Activity:
For the entries below, work out how many lines include the string "Vidal", then write only that number.

Saved data entries:
--------------------------------

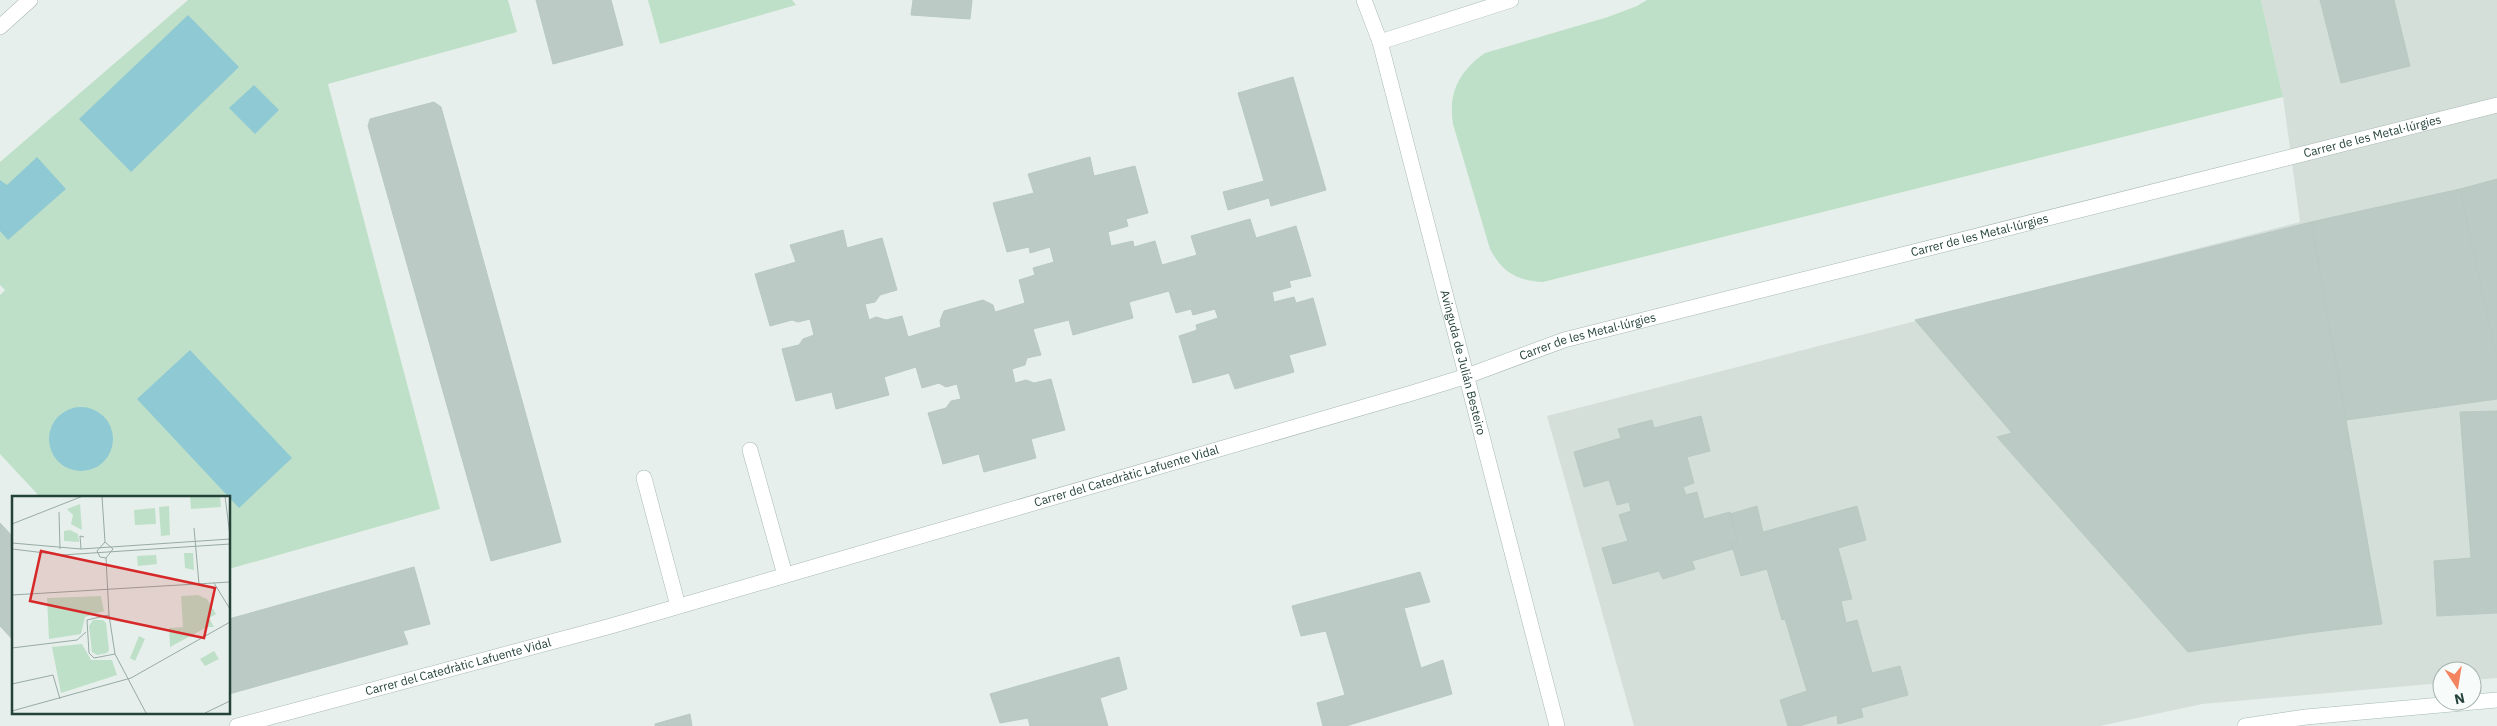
<svg xmlns="http://www.w3.org/2000/svg" width="2497" height="726" viewBox="0 0 2497 726" font-family="'IBM Plex Sans',sans-serif">
<style>
.built{fill:#d4dfda}
.green{fill:#bfe0c8}
.water{fill:#8ec9d4}
.building{fill:#bbcac4;stroke:#b8c9c2}
.lines{fill:none;stroke-linecap:round;stroke-linejoin:round}
.service-casing{stroke:#a8b8b2;stroke-width:16}
.minor-casing{stroke:#a8b8b2;stroke-width:16}
.tertiary-casing{stroke:#a8b8b2;stroke-width:16}
.secondary-casing{stroke:#a4bbb3;stroke-width:16}
.service{stroke:#fff;stroke-width:15}
.minor{stroke:#fff;stroke-width:15}
.tertiary{stroke:#fff;stroke-width:15}
.secondary{stroke:#fff;stroke-width:15}
.labels{text-anchor:middle;stroke-width:4;stroke-linejoin:round;paint-order:stroke}
.street-label{font-size:12px;fill:#24423a;stroke:#f7fbf9}
.inset-road{fill:none;stroke:#98aaa4;stroke-width:1}
.view{fill:#d62828;fill-opacity:0.15;stroke:#d62828;stroke-width:2.5}
.inset-edge{fill:none;stroke:#24423a;stroke-width:2.5}
</style>
<rect width="100%" height="100%" fill="#e6efeb"/>
<path class="built" d="M2261,0h236v678l-25,2v-9h-30v12l-240,21 -102,22h-466l-87,-310 753,-194 -17,-125z"/>
<path class="green" d="M188,0h320l9,32 -189,52 112,425 -211,60v-72h-189l-40,-43v-159l5,-5 -5,-5v-123z
M648,0h144l4,5 -136,39z
M1647,0h614l22,97 -740,185c-26,-1 -41,-10 -53,-33l-37,-125c-5,-31 6,-53 32,-71l123,-36 29,-11z"/>
<path class="water" d="M188,15l51,52 -108,105 -52,-53z
M254,85l25,25 -24,24 -26,-26z
M37,157l29,32 -58,51 -8,-9v-51l7,5z
M190,350l102,108 -53,50 -102,-109z
M49 439a32 32 0 1 1 64 0a32 32 0 1 1-64 0Z"/>
<path class="building" d="M536,0h75l12,45 -70,19z
M913,0h59l-2,19 -59,-4z
M2320,0h74l16,66 -69,17z
M1293,77l33,113 -55,16 -2,-8 -41,12 -5,-18 41,-11 -26,-88z
M434,102l7,5 120,435 -70,19 -123,-435 2,-7z
M1090,157l4,19 41,-10 13,47 -22,6 2,7 -20,6 3,14 22,-5 1,6 21,-6 7,24 35,-10 -6,-19 59,-17 6,19 40,-12 15,50 -22,5 2,6 -19,5 2,10 20,-5 2,6 17,-5 13,47 -37,10 5,17 -59,17 -6,-16 -36,10 -14,-47 18,-6 -1,-5 22,-7 -3,-9 -22,6 -2,-6 -15,4 -7,-22 -40,11 4,16 -60,17 -4,-15 -36,9 8,26 -14,3 -2,7 -13,4 3,14 11,-3 8,3 17,-4 14,51 -34,9 5,19 -52,14 -5,-18 -36,10 -15,-51 18,-5 5,-7 10,-2 -4,-15 -11,3 -7,-4 -17,5 -6,-21 -32,10 5,18 -53,14 -4,-17 -36,9 -14,-52 17,-4 4,-6 11,-4 -4,-16 -12,3 -6,-2 -22,6 -15,-52 41,-12 -6,-17 53,-15 4,18 35,-10 15,52 -17,5 -5,7 -10,2 4,16 7,-3 10,3 16,-4 6,21 33,-10 -1,-6 4,-10 39,-11 10,5 2,7 30,-9 -6,-23 16,-5 -2,-7 21,-6 -4,-15 -20,6 -1,-6 -22,5 -14,-49 41,-10 -6,-19z
M2497,179v181l-37,-171z
M2460,189l37,171v39l-151,21 -35,-198z
M2311,222l71,402 -74,9 -120,19 -191,-215 15,-4 -97,-113z
M2497,411v202l-60,3 -3,-55 37,-3 -11,-146z
M1701,416l9,35 -23,6 7,26 -11,4 3,8 11,-3 7,27 26,-7 8,29 -7,1 2,7 -41,12 3,8 -32,10 -4,-8 -46,13 -11,-36 26,-7 -9,-26 12,-4 -2,-9 -12,3 -8,-25 -25,7 -10,-35 47,-14 -3,-9 34,-9 2,8z
M1757,506l6,26 94,-26 9,34 -28,8 14,51 -11,2 5,22 11,-3 15,53 28,-7 8,29 -47,13 2,9 -25,7 -1,-9 -38,11h-11l-8,-26 27,-9 -22,-72 -3,1 -15,-51 -26,7 -10,-34 7,-1 -8,-27z
M0,523l14,15v103l-14,-15z
M414,567l16,57 -27,7 5,13 -179,50v-75z
M1420,572l10,30 -26,6 17,60 22,-8 9,34 -106,32h-23l-6,-23 28,-8 -19,-64 -25,5 -9,-30z
M1119,657l8,32 -27,9 8,28h-78l-2,-8 -28,5 -10,-29z
M690,714l2,12h-37v-2z"/>
<g class="lines">
<g class="service-casing">
<path id="service" d="M750,450l35,125
M644,478l34,128"/>
</g>
<g class="minor-casing">
<g id="minor">
<path d="M0,27l30,-27"/>
<path d="M1380,42l131,-42"/>
<path id="s1" d="M237,726l374,-100 801,-233 55,-17 97,-36 933,-235"/>
</g>
</g>
<g class="tertiary-casing">
<g id="tertiary">
<path id="s2" d="M1364,0l16,42 177,684"/>
</g>
</g>
<g class="secondary-casing">
<path id="secondary" d="M2245,726l61,-9 191,-17"/>
</g>
<use href="#service" class="service"/>
<use href="#minor" class="minor"/>
<use href="#tertiary" class="tertiary"/>
<use href="#secondary" class="secondary"/>
</g>
<g class="labels">
<g class="street-label">
<text dy="4" stroke="none"><textPath href="#s1" startOffset="2216">Carrer de les Metal·lúrgies</textPath></text>
<text dy="4" stroke="none"><textPath href="#s1" startOffset="1811">Carrer de les Metal·lúrgies</textPath></text>
<text dy="4" stroke="none"><textPath href="#s1" startOffset="1406">Carrer de les Metal·lúrgies</textPath></text>
<text dy="4" stroke="none"><textPath href="#s2" startOffset="376">Avinguda de Julián Besteiro</textPath></text>
<text dy="4" stroke="none"><textPath href="#s1" startOffset="924">Carrer del Catedràtic Lafuente Vidal</textPath></text>
<text dy="4" stroke="none"><textPath href="#s1" startOffset="229">Carrer del Catedràtic Lafuente Vidal</textPath></text>
</g>
</g>
<g transform="translate(12 496)">
<rect width="218" height="218" fill="#e6efeb"/>
<path d="M178,0h30l1,11 -30,2zM68,8l2,26 -11,-6 2,-9 -6,-6zM157,10l1,29 -9,1 -2,-29zM143,12l1,16 -21,1 -1,-15zM58,34l8,4 1,8 -15,-1v-10zM172,57h9l1,17 -9,-2zM144,59l1,9 -19,2 -1,-10zM186,99l9,4 9,15 -7,4 5,9h-7l-37,20 -1,-19 14,-1 -2,-31zM89,100l3,15 -19,6 -4,17 -32,5 -2,-41zM81,124h10l3,3 3,27 -2,3 -10,2 -5,-3 -3,-26zM127,140l6,3 -10,22 -5,-3zM70,148l9,16h21l5,15 -56,18 -9,-46zM202,155l5,8 -14,7 -5,-7z" fill="#bfe0c8"/>
<path class="inset-road" d="M90,0l3,46M213,0l5,40M47,16l1,37M0,28l71,-28M182,32l5,56M93,46l-8,9 3,6 6,1M93,46l8,7 -7,9M0,47l69,6 149,-10M0,53l50,6 168,-11M69,53l-1,-13 4,1M94,62l3,57 6,39 31,59M202,87l16,26M0,99l218,-13M97,119l-22,5 2,33 5,5 21,-4M0,152l65,-8 9,-8M0,188l41,-9 7,24M0,215l119,-33 99,-56M193,217l25,-12"/>
<path class="view" d="M29,55l174,37 -11,50 -174,-37z"/>
<rect width="218" height="218" class="inset-edge"/>
</g>
<g transform="translate(2457 686) rotate(168)"><circle r="24" fill="#f7fbf9" stroke="#a3b1ad"/>
<path d="M0-4L9 19L0 12L-9 19Z" fill="#f4845f"/>
<text y="-8" font-size="14" font-weight="bold" text-anchor="middle" fill="#24423a">N</text>
</g>
</svg>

--------------------------------

Answer for the task:
2